There was some evidence that all was not totally well with Mr. Darcy, though. He was scary-thin but didn't really want to eat much, and he was absolutely terrified of the crate. I mean terrified. His previous owners said he loved his crate, but they lied. I tried everything. I petted him. I gave him peanut butter. I put bits of chicken in the crate. All to no avail. Finally, I just put him in there. I felt like a terrible person, but what could I do? He didn't sleep at night--he just walked in tiny circles in the crate all night long. This was clearly an anxious dog. When I left the next day, I put him in the crate, left the radio on, and hoped for the best. I came home, 5 hours later, to a nasty note on the door from the neighbors saying he barked nonstop all morning, a crate full of diarrhea, and a totally freaked out dog. I took him for a walk and started crying. I ended up at the vet's office adjacent to my apartment complex and asked for advice. I thought maybe he was sick or something. They checked him out, diagnosed him with severe separation anxiety, and gave me Xanax for him. By this point, I was the one who needed the Xanax. The vet said that rehabilitating him could take quite a while, which was concerning, to say the least. I was an absolute wreck.
I got home and took a shower. The moment I disappeared behind the shower curtain, Darcy flipped out. As long as I was in eyesight, he was fine, but if he couldn't see me he couldn't handle it. I was trying desperately to figure out how I was going to take care of a dog that barked constantly every time I left his sight AND get a PhD. I had to leave for two hours for Bible study, so I gave Darcy some cheese with a side of Xanax and my roommate and I decided to blockade him in the kitchen. We thought maybe it was the crate that was causing him to flip his shit.

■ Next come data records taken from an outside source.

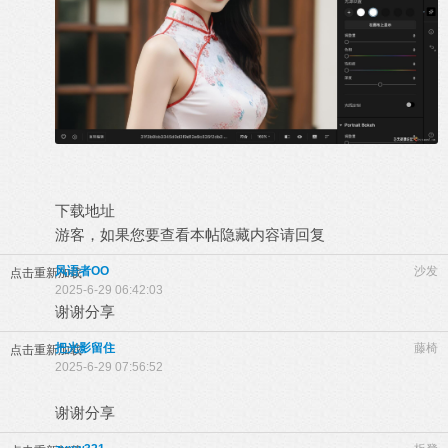
下载地址
游客，如果您要查看本帖隐藏内容请
回复
风语者OO
沙发
点击重新加载
2025-6-29 06:42:03
谢谢分享
把光影留住
藤椅
点击重新加载
2025-6-29 07:56:52
谢谢分享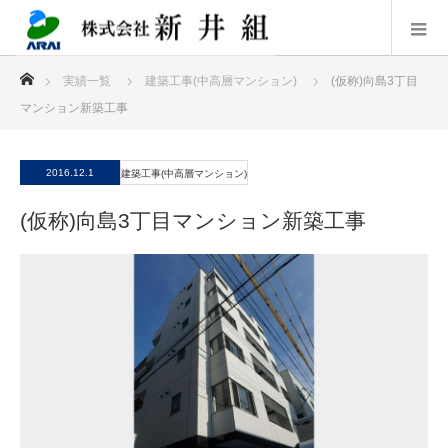
ホーム
実績一覧
建築工事(中高層マンション)
(仮称)向島3丁目
マンション新築工事
2016.12.1
建築工事(中高層マンション)
(仮称)向島3丁目マンション新築工事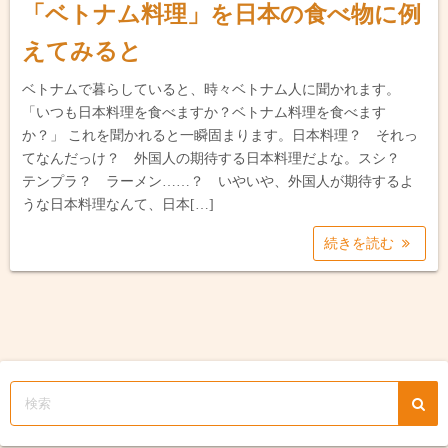
「ベトナム料理」を日本の食べ物に例
えてみると
ベトナムで暮らしていると、時々ベトナム人に聞かれます。
「いつも日本料理を食べますか？ベトナム料理を食べます
か？」 これを聞かれると一瞬固まります。日本料理？ それっ
てなんだっけ？ 外国人の期待する日本料理だよな。スシ？
テンプラ？ ラーメン……？ いやいや、外国人が期待するよ
うな日本料理なんて、日本[…]
続きを読む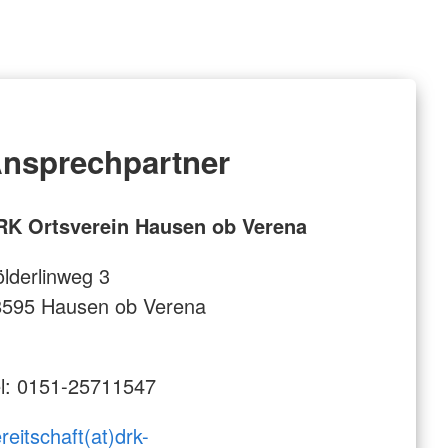
nsprechpartner
RK Ortsverein Hausen ob Verena
lderlinweg 3
8595 Hausen ob Verena
l: 0151-25711547
reitschaft(at)drk-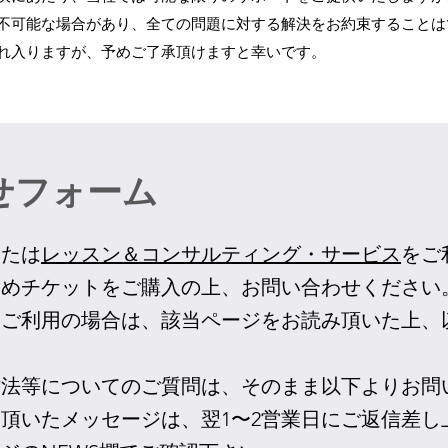
不可能な場合があり、全ての問題に対する解決をお約束することは
れ入りますが、予めご了承頂けますと幸いです。
せフォーム
または
レッスン＆コンサルティング・サービス
をご
予めチケットをご購入の上、お問い合わせください
をご利用の場合は、該当ページをお読み頂いた上、
方法等についてのご質問は、そのまま以下よりお問
頂いたメッセージは、翌1〜2
営業日
にご返信差し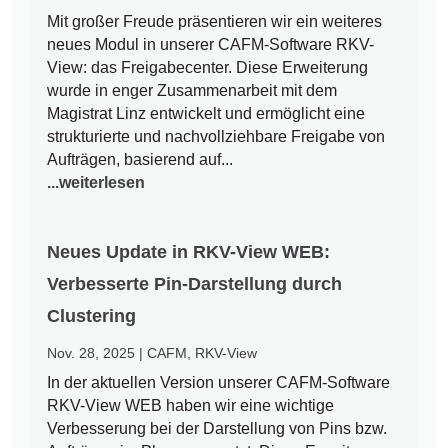
Mit großer Freude präsentieren wir ein weiteres
neues Modul in unserer CAFM-Software RKV-
View: das Freigabecenter. Diese Erweiterung
wurde in enger Zusammenarbeit mit dem
Magistrat Linz entwickelt und ermöglicht eine
strukturierte und nachvollziehbare Freigabe von
Aufträgen, basierend auf...
...weiterlesen
Neues Update in RKV-View WEB:
Verbesserte Pin-Darstellung durch
Clustering
Nov. 28, 2025
|
CAFM
,
RKV-View
In der aktuellen Version unserer CAFM-Software
RKV-View WEB haben wir eine wichtige
Verbesserung bei der Darstellung von Pins bzw.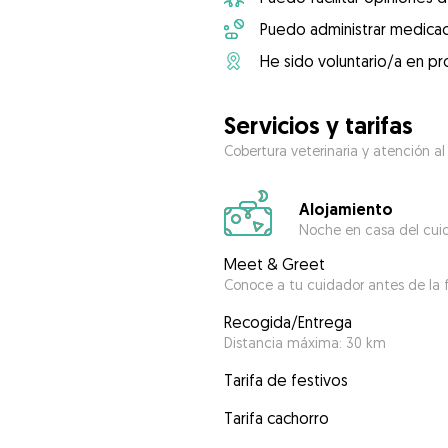
Puedo administrar medicac
He sido voluntario/a en pr
Servicios y tarifas
Cobertura veterinaria y atención al
Alojamiento
Noche en casa del cui
Meet & Greet
Conoce a tu cuidador antes de la f
Recogida/Entrega
Distancia máxima: 30 km
Tarifa de festivos
Tarifa cachorro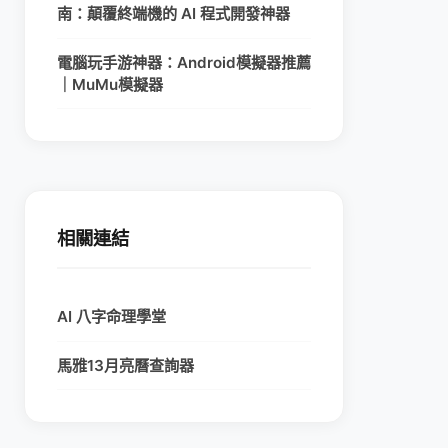
南：顛覆終端機的 AI 程式開發神器
電腦玩手游神器：Android模擬器推薦
｜MuMu模擬器
相關連結
AI 八字命理學堂
馬雅13月亮曆查詢器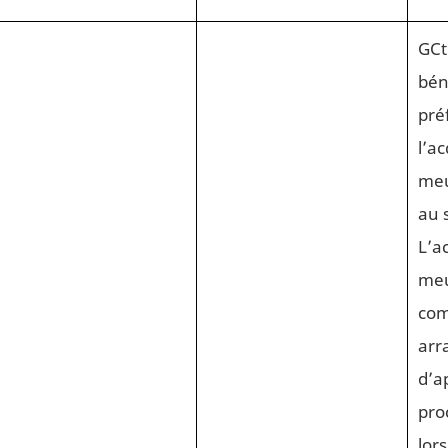
GCt
bén
pré
l’a
meu
au 
L’a
meu
com
arr
d’a
pro
lors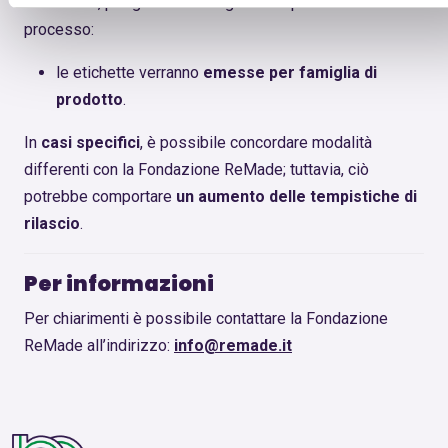
certificati
, per garantire una gestione più efficiente del
processo:
le etichette verranno
emesse per famiglia di
prodotto
.
In
casi specifici
, è possibile concordare modalità
differenti con la Fondazione ReMade; tuttavia, ciò
potrebbe comportare
un aumento delle tempistiche di
rilascio
.
Per informazioni
Per chiarimenti è possibile contattare la Fondazione
ReMade all’indirizzo:
info@remade.it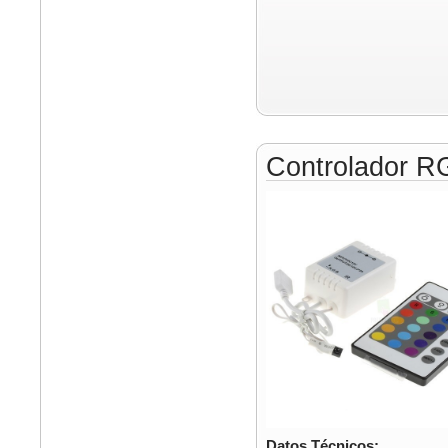
Controlador R
Datos Técnicos: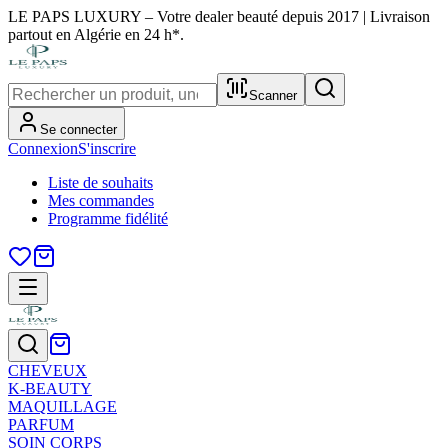
LE PAPS LUXURY – Votre dealer beauté depuis 2017 | Livraison
partout en Algérie en 24 h*.
Scanner
Se connecter
Connexion
S'inscrire
Liste de souhaits
Mes commandes
Programme fidélité
CHEVEUX
K-BEAUTY
MAQUILLAGE
PARFUM
SOIN CORPS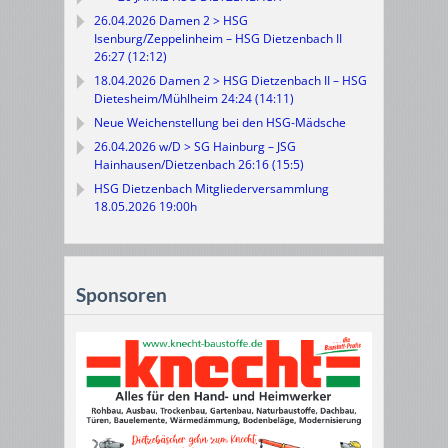
26.04.2026 Damen 2 > HSG
Isenburg/Zeppelinheim – HSG Dietzenbach II
26:27 (12:12)
18.04.2026 Damen 2 > HSG Dietzenbach II – HSG
Dietesheim/Mühlheim 24:24 (14:11)
Neue Weichenstellung bei den HSG-Mädsche
26.04.2026 w/D > SG Hainburg – JSG
Hainhausen/Dietzenbach 26:16 (15:5)
HSG Dietzenbach Mitgliederversammlung
18.05.2026 19:00h
Sponsoren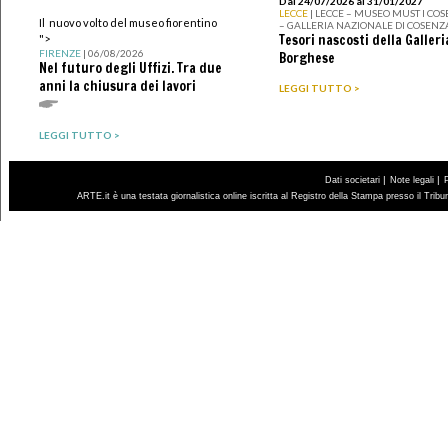
Dal 24/07/2026 al 31/01/2027
LECCE
| LECCE – MUSEO MUST I CO
Il nuovo volto del museo fiorentino
– GALLERIA NAZIONALE DI COSENZ
Tesori nascosti della Galleri
">
FIRENZE
| 06/08/2026
Borghese
Nel futuro degli Uffizi. Tra due
anni la chiusura dei lavori
LEGGI TUTTO >
LEGGI TUTTO >
|
|
Dati societari
Note legali
ARTE.it è una testata giornalistica online iscritta al Registro della Stampa presso il Trib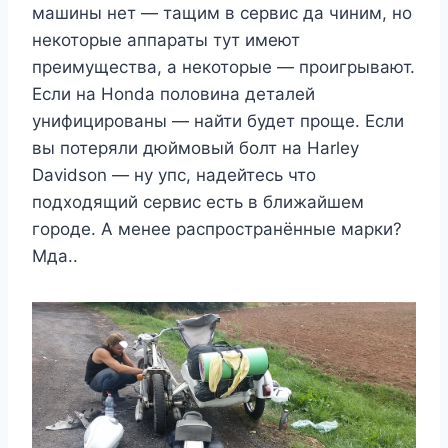
машины нет — тащим в сервис да чиним, но
некоторые аппараты тут имеют
преимущества, а некоторые — проигрывают.
Если на Honda половина деталей
унифицированы — найти будет проще. Если
вы потеряли дюймовый болт на Harley
Davidson — ну упс, надейтесь что
подходящий сервис есть в ближайшем
городе. А менее распространённые марки?
Мда..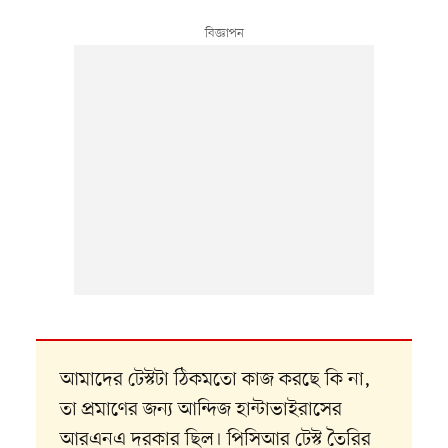
আমাদের টেস্টটা ঠিকমতো কাজ করছে কি না,
তা প্রমাণের জন্য আন্দিজ হান্টাভাইরাসের
আরএনএ দরকার ছিল। পিসিআর টেস্ট তৈরির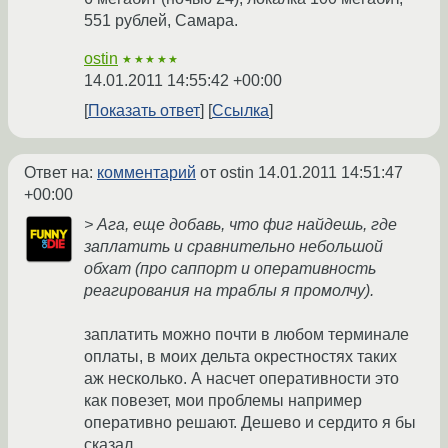
551 рублей, Самара.
ostin
★★★★★
14.01.2011 14:55:42 +00:00
Показать ответ
Ссылка
Ответ на:
комментарий
от ostin
14.01.2011 14:51:47
+00:00
> Ага, еще добавь, что фиг найдешь, где
заплатить и сравнительно небольшой
обхат (про саппорт и оперативность
реагирования на траблы я промолчу).
заплатить можно почти в любом терминале
оплаты, в моих дельта окрестностях таких
аж несколько. А насчет оперативности это
как повезет, мои проблемы например
оперативно решают. Дешево и сердито я бы
сказал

We were wrong. He flipped out anyway, which resulted in another complaint from the neighbor and more tears from me. I consulted a behavioral therapist, and called the shelter. Everyone agreed (the shelter even suggested) that I bring him back. The amount of time it would take was simply much longer than my neighbors would tolerate, and I couldn't risk getting in trouble with the apartment complex. I felt like a terrible human being, but keeping him would just not be best for him or me. I hope they found him a home with a shut-in senior citizen. He's a good dog and I think he's had a tough life.
But that (as long as it is) is just the background to my real point. When I went to Bible study, I was a mess. I cried through the first half. Over a dog. I haven't done my exams, my dating life is one frustration after another, and I have no idea what I'm doing with my life. But I lost it over a dog I hadn't even had for 72 hours. My community group drew in around me and that was when I sensed God drawing near. They asked if they could pray for me. I told them I felt a little ridiculous, but okay. What followed was a deep, sincere appreciation of me and the role I take in their lives and in our group as they gathered close, placed warm hands on my shoulders, and prayed just for me. I cried again, but this time because, for the first time all day (and in a long time, if I'm being truthful), I didn't have to shoulder everything. The thought occurred to me, in that moment, that this is one of the things I hate most about being single. I do everything myself--there's no one to help me "carry the load." It's exhausting.
I don't often get overly metaphysical about my faith, but in that moment I felt the presence of God and the love of both Himself and His people so keenly it was almost tangible. As I seek God, I find Him--sometimes through the most mundane circumstances, and often through His people. Sometimes I don't even consciously realize I'm seeking Him, and still He seeks me out.